Time was when time could be measured only in relation to the rotation of the earth, as evidenced by the rise and fall of the Sun. Then along came atomic clocks which measure time relative to the vibrations of caesium atoms. A few zillion of these occur every second, unfailingly and invariably. An atomic clock won't loose or gain more than a couple of seconds in three million years.

From this absolute is derived all the time signals used for every timing mechanism in the world: from time pips on the radio to the time server that keeps your PC time displayed with great accuracy.

There is just one small problem: the agreed definition of a 24 hour day derived from the vibrations of the caesium atom does not exactly equal a real day: the time it takes for the earth to complete one rotation on its axis. It's short by a fraction of a second. That's no big deal to you or, left uncorrected it would simply mean that in about six hundred years sunrise and sunset would each be about an hour early.

But that difference would soon have significant impact on systems that need to know the precise point of the earth on its daily rotation: astronomical telescopes, sextants, geostationary communications satellites etc. So, in 1972 international agreement was reached to insert 'leap seconds' every few years to keep atomic-clock derived time in sync with real world time. We've had 21 of them so far.

However computer systems are not geared up to handle 61 second minutes, and the results of these leap seconds can be unpredictable. According to a report in the Wall Street Journal "On Jan. 1, 1996, the addition of a leap second made computers at Associated Press Radio crash and start broadcasting the wrong taped programs. In 1997, the Russian global positioning system, known as Glonass, was broken for 20 hours after a transmission to the country's satellites to add a leap second went awry. And in 2003, a leap-second bug made GPS receivers from Motorola briefly show customers the time as half past 62 o'clock."

The worry is that more dire and disastrous consequences could occur, for example if an air traffic control system or a plane's navigation system malfunctioned. So there is pressure to scrap leap seconds in favour of a leap hour the first of which would be inserted about 500 years hence. And this is where the ITU comes in. It controls the document (ITU-R TF.460) that defines Co-ordinated Universal Time (UTC) - the time used by every system from cellphone networks to satellites that needs accurate clock time - and the relationship between UTC and Absolute Atomic Time (TAI).

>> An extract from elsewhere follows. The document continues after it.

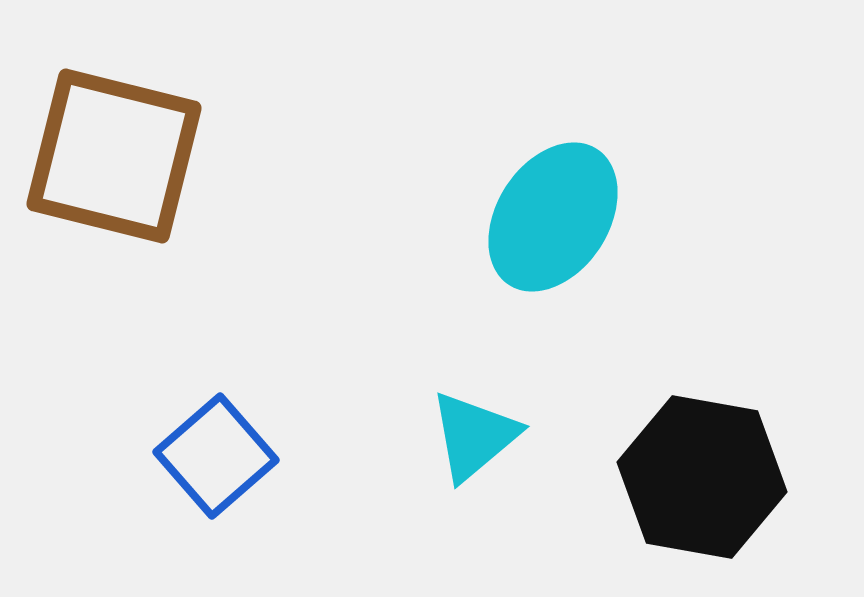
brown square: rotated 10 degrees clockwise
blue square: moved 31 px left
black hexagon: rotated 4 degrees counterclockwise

ITU working committee 7A is due to debate in November a US proposal to scrap leap seconds. That proposal was submitted in September 2004 but made public less than two weeks ago with only four weeks allowed for comment. It has set huge swathes of the scientific community at odds with the ITU. They are incensed at the idea and the covert way in which it has been introduced. Back in July the WSJ quoted a US spokesperson saying the matter was private between the US and the ITU.

Aside from outright opposition to the move, its opponents are calling for at least much broader public debate on the issue.

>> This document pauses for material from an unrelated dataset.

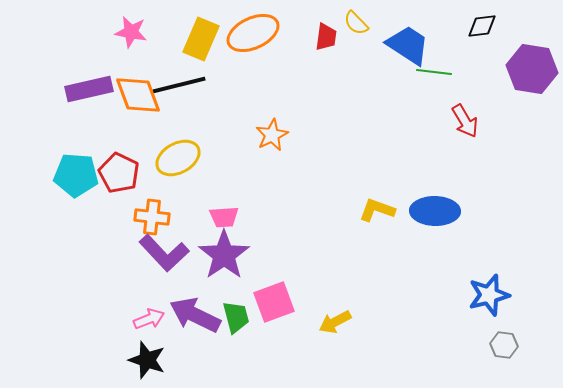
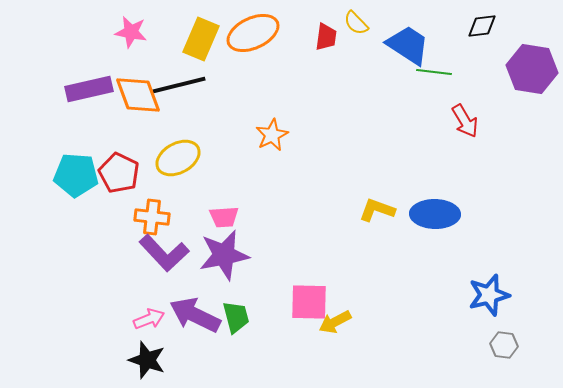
blue ellipse: moved 3 px down
purple star: rotated 24 degrees clockwise
pink square: moved 35 px right; rotated 21 degrees clockwise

In a statement the UK's Royal Astronomical Society (which for several hundred years until the introduction of atomic time administered the global time standard, Greenwich Mean Time, based on sunrise at Greenwich in London) accused the proponents of the change of "seeking to solve their problem by exporting problems to those who use clock time as a measure of mean solar time. These include astronomers, satellite operators and potentially all who study environmental phenomena related to the rising and setting of Sun."

To put it bluntly: they reckon programmers should figure out how their systems can handle 61 second minutes without crashing, instead of foisting the problem onto others.

The astronomers argue that "The idea that clock time follows solar time is deeply embedded in contemporary technical culture through a wealth of literature (text books, web pages etc) and in the skills of working scientists and engineers around the world."

It is also fundamental to all whose work schedule is governed by the rotation of the earth. Ever cognisant of the power of the farming lobby the Queensland Government has steadfastly refused to follow NSW into daylight saving. They need not worry about this change: it will not affect their children or those of several generations to come.

Those that will be affected will be the operators of satellites whose orbits have to be kept synchronised to the rotation of the earth and telescopes which use precise timing to determine where in the heavens they should point. The upgrade costs per telescope could be as high as $500,000.

There are many more air traffic control systems communications networks and other systems whose programmer would no longer have to worry about leap seconds so I would not be surprised if expediency wins out not just over scientists but traditionalists who argue that time always has been and always should be tied into the rotation of the earth.

Oh, and by the way, 2006 will be late in coming. The next leap second is due to be inserted at midnight 31 December this year. If you plan to fly that night, you might like to re-consider.